You Will Find a Community

You will find a community

You Will Find a Community

Members of Princeton BJJ converse before training.

By: Joe Hannan

Like our ancient ancestors, the Jiu Jitsu player has a community behind them, united by a common fear, a common struggle. Psychology supports this notion that a sense of community is the cure to many of the mental disorders we encounter in our lives. As mentioned earlier in this book, this is a concept mapped well by the journalist Sebastian Junger in his most recent book, “Tribe: On Homecoming and Belonging.”

“Tribe” focuses, for the most part, on the state of the American armed service member returning from war, and how that experience is so far removed from what our ancient ancestors experienced.
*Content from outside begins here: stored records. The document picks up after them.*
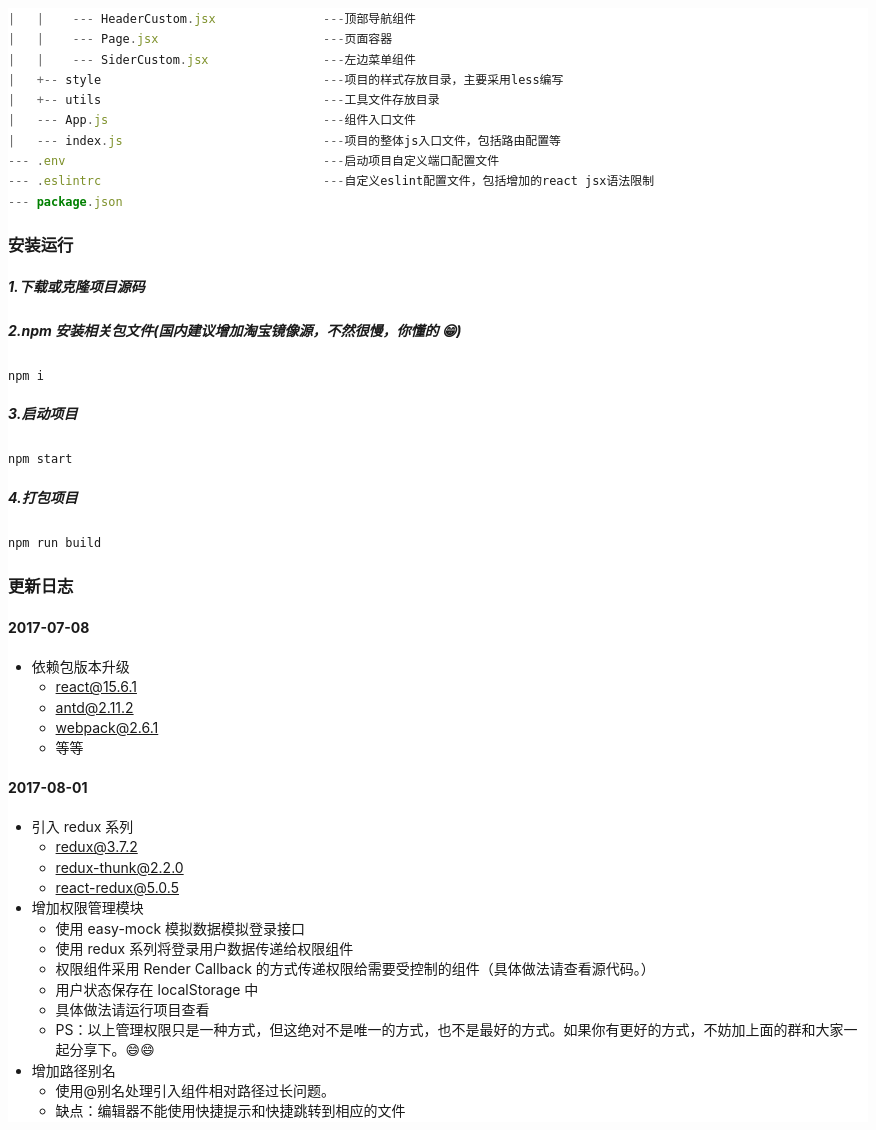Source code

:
 ```js
|   |    --- HeaderCustom.jsx               ---顶部导航组件
|   |    --- Page.jsx                       ---页面容器
|   |    --- SiderCustom.jsx                ---左边菜单组件
|   +-- style                               ---项目的样式存放目录，主要采用less编写
|   +-- utils                               ---工具文件存放目录
|   --- App.js                              ---组件入口文件
|   --- index.js                            ---项目的整体js入口文件，包括路由配置等
--- .env                                    ---启动项目自定义端口配置文件
--- .eslintrc                               ---自定义eslint配置文件，包括增加的react jsx语法限制
--- package.json
```

### 安装运行

##### 1.下载或克隆项目源码

##### 2.npm 安装相关包文件(国内建议增加淘宝镜像源，不然很慢，你懂的 😁)

```js
npm i
```

##### 3.启动项目

```js
npm start
```

##### 4.打包项目

```js
npm run build
```

### 更新日志

#### 2017-07-08

- 依赖包版本升级
  - react@15.6.1
  - antd@2.11.2
  - webpack@2.6.1
  - 等等

#### 2017-08-01

- 引入 redux 系列
  - redux@3.7.2
  - redux-thunk@2.2.0
  - react-redux@5.0.5
- 增加权限管理模块
  - 使用 easy-mock 模拟数据模拟登录接口
  - 使用 redux 系列将登录用户数据传递给权限组件
  - 权限组件采用 Render Callback 的方式传递权限给需要受控制的组件（具体做法请查看源代码。）
  - 用户状态保存在 localStorage 中
  - 具体做法请运行项目查看
  - PS：以上管理权限只是一种方式，但这绝对不是唯一的方式，也不是最好的方式。如果你有更好的方式，不妨加上面的群和大家一起分享下。😄😄
- 增加路径别名
  - 使用@别名处理引入组件相对路径过长问题。
  - 缺点：编辑器不能使用快捷提示和快捷跳转到相应的文件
Yes, war has changed in its scope and severity since we remsacked the neighbor’s cave thousands of years ago. But the big difference is, then, we had a cave to come home to. After the deed had been done, after we’d seen and been through atrocities, we had a community to welcome us back, and a sense of shared experience. The pain we felt was divided among the tribe.
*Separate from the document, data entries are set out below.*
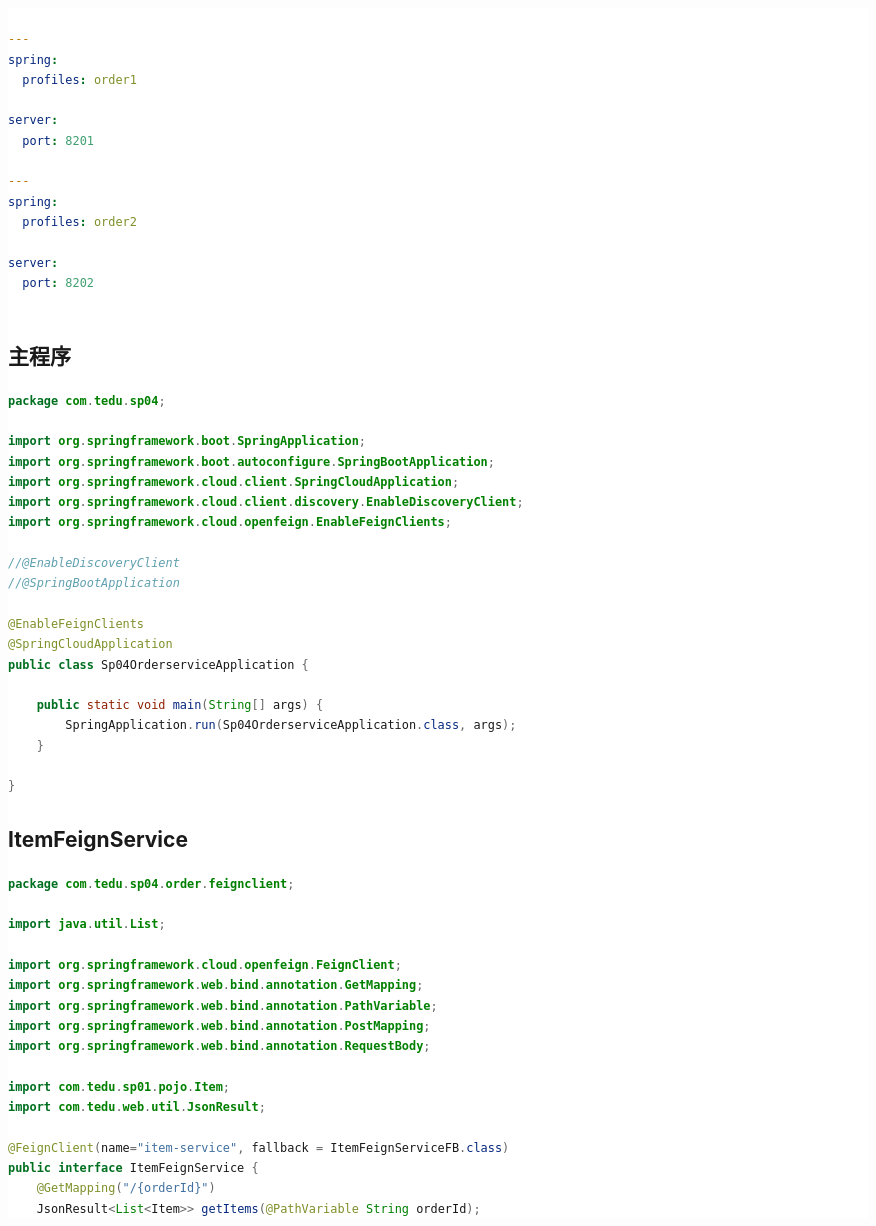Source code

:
 ```yml
        
---
spring:
  profiles: order1
  
server:
  port: 8201
  
---
spring:
  profiles: order2
  
server:
  port: 8202
  
```

## 主程序

```java
package com.tedu.sp04;

import org.springframework.boot.SpringApplication;
import org.springframework.boot.autoconfigure.SpringBootApplication;
import org.springframework.cloud.client.SpringCloudApplication;
import org.springframework.cloud.client.discovery.EnableDiscoveryClient;
import org.springframework.cloud.openfeign.EnableFeignClients;

//@EnableDiscoveryClient
//@SpringBootApplication

@EnableFeignClients
@SpringCloudApplication
public class Sp04OrderserviceApplication {

	public static void main(String[] args) {
		SpringApplication.run(Sp04OrderserviceApplication.class, args);
	}

}

```

## ItemFeignService

```java
package com.tedu.sp04.order.feignclient;

import java.util.List;

import org.springframework.cloud.openfeign.FeignClient;
import org.springframework.web.bind.annotation.GetMapping;
import org.springframework.web.bind.annotation.PathVariable;
import org.springframework.web.bind.annotation.PostMapping;
import org.springframework.web.bind.annotation.RequestBody;

import com.tedu.sp01.pojo.Item;
import com.tedu.web.util.JsonResult;

@FeignClient(name="item-service", fallback = ItemFeignServiceFB.class)
public interface ItemFeignService {
	@GetMapping("/{orderId}")
	JsonResult<List<Item>> getItems(@PathVariable String orderId);
```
Who carries that weight now?

We live in sprawling, empty houses on spacious lots. Most of us don’t even know who our neighbors are. The soldier comes home from war now, and who understands him? The police officer comes home from the 367th drug bust of the year, having seen half-starved babies living in a crack den, and whom does she have to confide in?
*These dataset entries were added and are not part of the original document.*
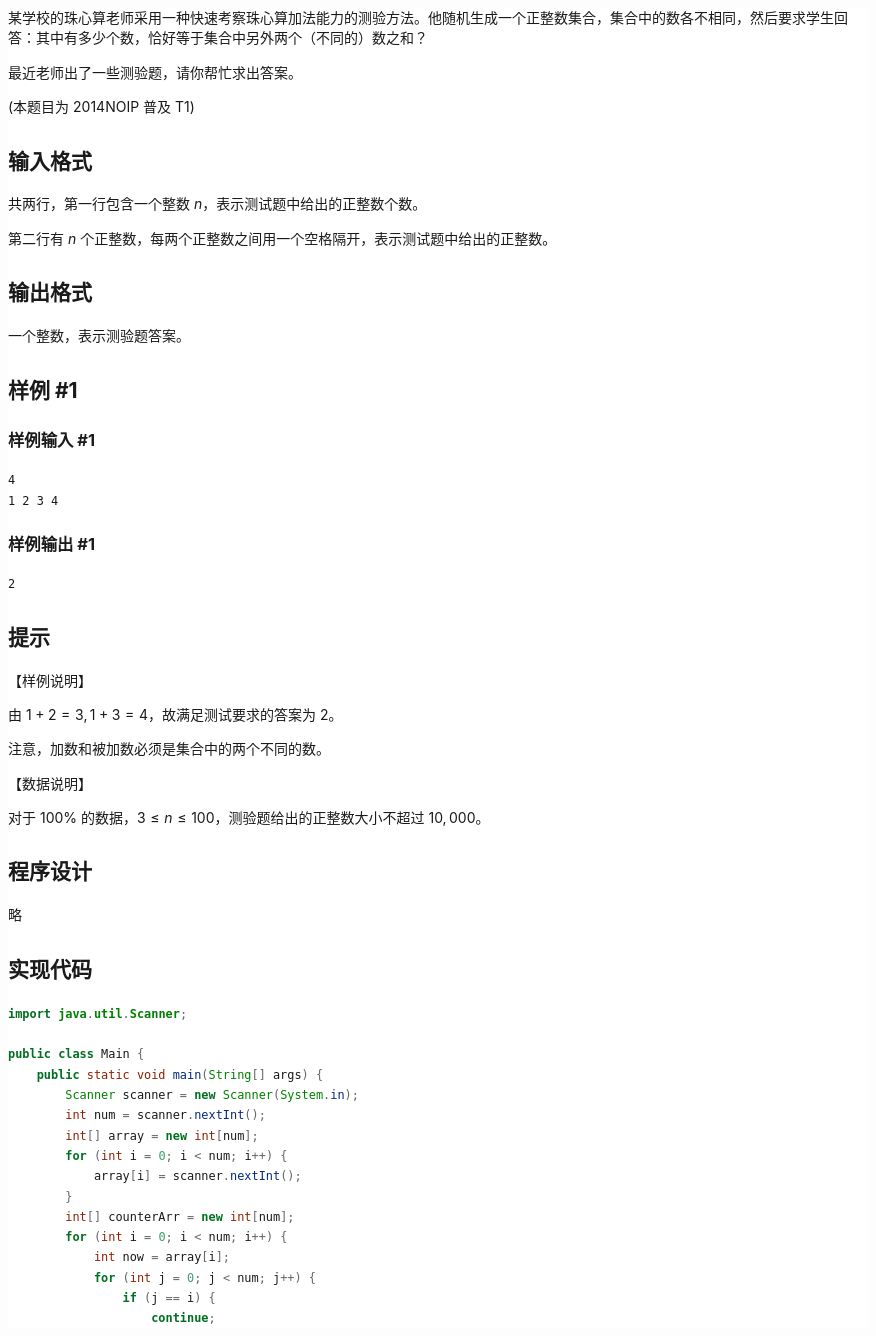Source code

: 某学校的珠心算老师采用一种快速考察珠心算加法能力的测验方法。他随机生成一个正整数集合，集合中的数各不相同，然后要求学生回答：其中有多少个数，恰好等于集合中另外两个（不同的）数之和？

最近老师出了一些测验题，请你帮忙求出答案。

(本题目为 2014NOIP 普及 T1)

## 输入格式

共两行，第一行包含一个整数 $n$，表示测试题中给出的正整数个数。


第二行有 $n$ 个正整数，每两个正整数之间用一个空格隔开，表示测试题中给出的正整数。

## 输出格式

一个整数，表示测验题答案。

## 样例 #1

### 样例输入 #1

```
4
1 2 3 4
```

### 样例输出 #1

```
2
```

## 提示

【样例说明】

由 $1+2=3,1+3=4$，故满足测试要求的答案为 $2$。  

注意，加数和被加数必须是集合中的两个不同的数。

【数据说明】

对于 $100\%$ 的数据，$3 \leq n \leq 100$，测验题给出的正整数大小不超过 $10,000$。

## 程序设计

略

## 实现代码

```java
import java.util.Scanner;

public class Main {
    public static void main(String[] args) {
        Scanner scanner = new Scanner(System.in);
        int num = scanner.nextInt();
        int[] array = new int[num];
        for (int i = 0; i < num; i++) {
            array[i] = scanner.nextInt();
        }
        int[] counterArr = new int[num];
        for (int i = 0; i < num; i++) {
            int now = array[i];
            for (int j = 0; j < num; j++) {
                if (j == i) {
                    continue;
```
For the most part, the genetic need we have for community is unmet. Society has all but obliterated the possibility of us receiving that kind of support outside of a group therapy session ever again.

But we do have Jiu Jitsu. We have brothers and sisters on the mat who force themselves to confront fears of all scales on a nightly basis. We have a family that copes with force and violence every time they willingly put on a gi or a rash guard.

We share the same values. We have a common appreciation of growth through undergoing adversity. But most important, we have an unspoken understanding.

We each bring our own burden to the mat. But that burden diminishes as it’s reduced to sweat.